>>>

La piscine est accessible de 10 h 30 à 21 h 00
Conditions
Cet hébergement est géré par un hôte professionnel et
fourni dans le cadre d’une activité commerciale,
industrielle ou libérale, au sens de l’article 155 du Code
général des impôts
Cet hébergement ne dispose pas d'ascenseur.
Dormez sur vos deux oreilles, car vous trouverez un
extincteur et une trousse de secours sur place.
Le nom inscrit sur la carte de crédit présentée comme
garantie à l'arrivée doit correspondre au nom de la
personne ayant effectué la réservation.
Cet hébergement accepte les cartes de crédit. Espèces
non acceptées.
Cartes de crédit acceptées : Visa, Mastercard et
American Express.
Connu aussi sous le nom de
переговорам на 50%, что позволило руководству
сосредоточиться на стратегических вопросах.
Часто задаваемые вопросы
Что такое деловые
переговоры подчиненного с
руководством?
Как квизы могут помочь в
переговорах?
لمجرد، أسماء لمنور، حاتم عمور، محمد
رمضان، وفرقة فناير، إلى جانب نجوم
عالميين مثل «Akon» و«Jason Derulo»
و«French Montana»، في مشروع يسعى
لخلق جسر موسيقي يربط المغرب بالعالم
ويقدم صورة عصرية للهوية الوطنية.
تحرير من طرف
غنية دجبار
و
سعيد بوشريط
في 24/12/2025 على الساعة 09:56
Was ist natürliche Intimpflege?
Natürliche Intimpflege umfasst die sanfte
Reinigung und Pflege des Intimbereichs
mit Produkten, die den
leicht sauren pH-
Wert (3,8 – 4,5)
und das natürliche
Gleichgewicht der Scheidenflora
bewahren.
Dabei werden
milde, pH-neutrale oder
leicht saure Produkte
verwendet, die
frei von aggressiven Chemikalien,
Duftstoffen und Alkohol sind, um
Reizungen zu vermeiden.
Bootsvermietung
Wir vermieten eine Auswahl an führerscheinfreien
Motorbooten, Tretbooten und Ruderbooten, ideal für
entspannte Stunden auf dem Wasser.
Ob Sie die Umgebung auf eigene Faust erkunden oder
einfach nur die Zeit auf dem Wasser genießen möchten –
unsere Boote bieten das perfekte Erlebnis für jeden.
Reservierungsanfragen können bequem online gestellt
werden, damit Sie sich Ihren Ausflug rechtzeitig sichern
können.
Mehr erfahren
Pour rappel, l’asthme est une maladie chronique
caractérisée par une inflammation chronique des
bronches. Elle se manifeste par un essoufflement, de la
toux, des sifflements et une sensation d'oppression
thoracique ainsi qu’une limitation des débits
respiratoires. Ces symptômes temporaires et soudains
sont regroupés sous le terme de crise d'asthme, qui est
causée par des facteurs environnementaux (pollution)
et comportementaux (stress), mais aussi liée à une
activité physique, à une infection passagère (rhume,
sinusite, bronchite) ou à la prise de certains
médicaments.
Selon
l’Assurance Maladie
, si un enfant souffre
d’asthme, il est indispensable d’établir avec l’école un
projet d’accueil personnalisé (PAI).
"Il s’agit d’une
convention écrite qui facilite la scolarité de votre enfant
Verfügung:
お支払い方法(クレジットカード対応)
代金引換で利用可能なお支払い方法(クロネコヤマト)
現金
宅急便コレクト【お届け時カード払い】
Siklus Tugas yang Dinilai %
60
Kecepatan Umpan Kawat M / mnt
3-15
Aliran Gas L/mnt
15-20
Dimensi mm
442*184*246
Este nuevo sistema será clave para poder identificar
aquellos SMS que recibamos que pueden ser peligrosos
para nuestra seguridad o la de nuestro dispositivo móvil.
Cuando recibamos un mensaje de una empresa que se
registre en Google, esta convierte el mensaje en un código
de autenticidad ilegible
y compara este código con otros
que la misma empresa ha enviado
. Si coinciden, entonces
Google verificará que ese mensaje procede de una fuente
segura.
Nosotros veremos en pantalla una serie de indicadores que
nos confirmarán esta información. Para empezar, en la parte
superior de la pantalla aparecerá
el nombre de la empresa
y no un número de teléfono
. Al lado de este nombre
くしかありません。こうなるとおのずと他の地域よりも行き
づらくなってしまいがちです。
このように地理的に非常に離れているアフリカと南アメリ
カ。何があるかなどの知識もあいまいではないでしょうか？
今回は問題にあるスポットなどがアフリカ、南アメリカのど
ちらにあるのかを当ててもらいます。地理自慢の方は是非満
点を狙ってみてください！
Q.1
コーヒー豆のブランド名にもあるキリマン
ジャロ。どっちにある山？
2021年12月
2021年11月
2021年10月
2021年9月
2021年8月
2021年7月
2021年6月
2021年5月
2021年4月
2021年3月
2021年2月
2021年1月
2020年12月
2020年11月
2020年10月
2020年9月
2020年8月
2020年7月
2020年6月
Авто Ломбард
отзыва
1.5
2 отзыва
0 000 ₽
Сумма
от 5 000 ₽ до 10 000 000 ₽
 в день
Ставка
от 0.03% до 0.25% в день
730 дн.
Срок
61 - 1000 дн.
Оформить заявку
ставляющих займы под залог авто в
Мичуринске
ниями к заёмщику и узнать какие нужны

<<<

■ INSTRUCTIONS FOR THE TASK ■
The material above needs to be reproduced exactly as written.

■ OUTPUT ■
La piscine est accessible de 10 h 30 à 21 h 00
Conditions
Cet hébergement est géré par un hôte professionnel et
fourni dans le cadre d’une activité commerciale,
industrielle ou libérale, au sens de l’article 155 du Code
général des impôts
Cet hébergement ne dispose pas d'ascenseur.
Dormez sur vos deux oreilles, car vous trouverez un
extincteur et une trousse de secours sur place.
Le nom inscrit sur la carte de crédit présentée comme
garantie à l'arrivée doit correspondre au nom de la
personne ayant effectué la réservation.
Cet hébergement accepte les cartes de crédit. Espèces
non acceptées.
Cartes de crédit acceptées : Visa, Mastercard et
American Express.
Connu aussi sous le nom de
переговорам на 50%, что позволило руководству
сосредоточиться на стратегических вопросах.
Часто задаваемые вопросы
Что такое деловые
переговоры подчиненного с
руководством?
Как квизы могут помочь в
переговорах?
لمجرد، أسماء لمنور، حاتم عمور، محمد
رمضان، وفرقة فناير، إلى جانب نجوم
عالميين مثل «Akon» و«Jason Derulo»
و«French Montana»، في مشروع يسعى
لخلق جسر موسيقي يربط المغرب بالعالم
ويقدم صورة عصرية للهوية الوطنية.
تحرير من طرف
غنية دجبار
و
سعيد بوشريط
في 24/12/2025 على الساعة 09:56
Was ist natürliche Intimpflege?
Natürliche Intimpflege umfasst die sanfte
Reinigung und Pflege des Intimbereichs
mit Produkten, die den
leicht sauren pH-
Wert (3,8 – 4,5)
und das natürliche
Gleichgewicht der Scheidenflora
bewahren.
Dabei werden
milde, pH-neutrale oder
leicht saure Produkte
verwendet, die
frei von aggressiven Chemikalien,
Duftstoffen und Alkohol sind, um
Reizungen zu vermeiden.
Bootsvermietung
Wir vermieten eine Auswahl an führerscheinfreien
Motorbooten, Tretbooten und Ruderbooten, ideal für
entspannte Stunden auf dem Wasser.
Ob Sie die Umgebung auf eigene Faust erkunden oder
einfach nur die Zeit auf dem Wasser genießen möchten –
unsere Boote bieten das perfekte Erlebnis für jeden.
Reservierungsanfragen können bequem online gestellt
werden, damit Sie sich Ihren Ausflug rechtzeitig sichern
können.
Mehr erfahren
Pour rappel, l’asthme est une maladie chronique
caractérisée par une inflammation chronique des
bronches. Elle se manifeste par un essoufflement, de la
toux, des sifflements et une sensation d'oppression
thoracique ainsi qu’une limitation des débits
respiratoires. Ces symptômes temporaires et soudains
sont regroupés sous le terme de crise d'asthme, qui est
causée par des facteurs environnementaux (pollution)
et comportementaux (stress), mais aussi liée à une
activité physique, à une infection passagère (rhume,
sinusite, bronchite) ou à la prise de certains
médicaments.
Selon
l’Assurance Maladie
, si un enfant souffre
d’asthme, il est indispensable d’établir avec l’école un
projet d’accueil personnalisé (PAI).
"Il s’agit d’une
convention écrite qui facilite la scolarité de votre enfant
Verfügung:
お支払い方法(クレジットカード対応)
代金引換で利用可能なお支払い方法(クロネコヤマト)
現金
宅急便コレクト【お届け時カード払い】
Siklus Tugas yang Dinilai %
60
Kecepatan Umpan Kawat M / mnt
3-15
Aliran Gas L/mnt
15-20
Dimensi mm
442*184*246
Este nuevo sistema será clave para poder identificar
aquellos SMS que recibamos que pueden ser peligrosos
para nuestra seguridad o la de nuestro dispositivo móvil.
Cuando recibamos un mensaje de una empresa que se
registre en Google, esta convierte el mensaje en un código
de autenticidad ilegible
y compara este código con otros
que la misma empresa ha enviado
. Si coinciden, entonces
Google verificará que ese mensaje procede de una fuente
segura.
Nosotros veremos en pantalla una serie de indicadores que
nos confirmarán esta información. Para empezar, en la parte
superior de la pantalla aparecerá
el nombre de la empresa
y no un número de teléfono
. Al lado de este nombre
くしかありません。こうなるとおのずと他の地域よりも行き
づらくなってしまいがちです。
このように地理的に非常に離れているアフリカと南アメリ
カ。何があるかなどの知識もあいまいではないでしょうか？
今回は問題にあるスポットなどがアフリカ、南アメリカのど
ちらにあるのかを当ててもらいます。地理自慢の方は是非満
点を狙ってみてください！
Q.1
コーヒー豆のブランド名にもあるキリマン
ジャロ。どっちにある山？
2021年12月
2021年11月
2021年10月
2021年9月
2021年8月
2021年7月
2021年6月
2021年5月
2021年4月
2021年3月
2021年2月
2021年1月
2020年12月
2020年11月
2020年10月
2020年9月
2020年8月
2020年7月
2020年6月
Авто Ломбард
отзыва
1.5
2 отзыва
0 000 ₽
Сумма
от 5 000 ₽ до 10 000 000 ₽
 в день
Ставка
от 0.03% до 0.25% в день
730 дн.
Срок
61 - 1000 дн.
Оформить заявку
ставляющих займы под залог авто в
Мичуринске
ниями к заёмщику и узнать какие нужны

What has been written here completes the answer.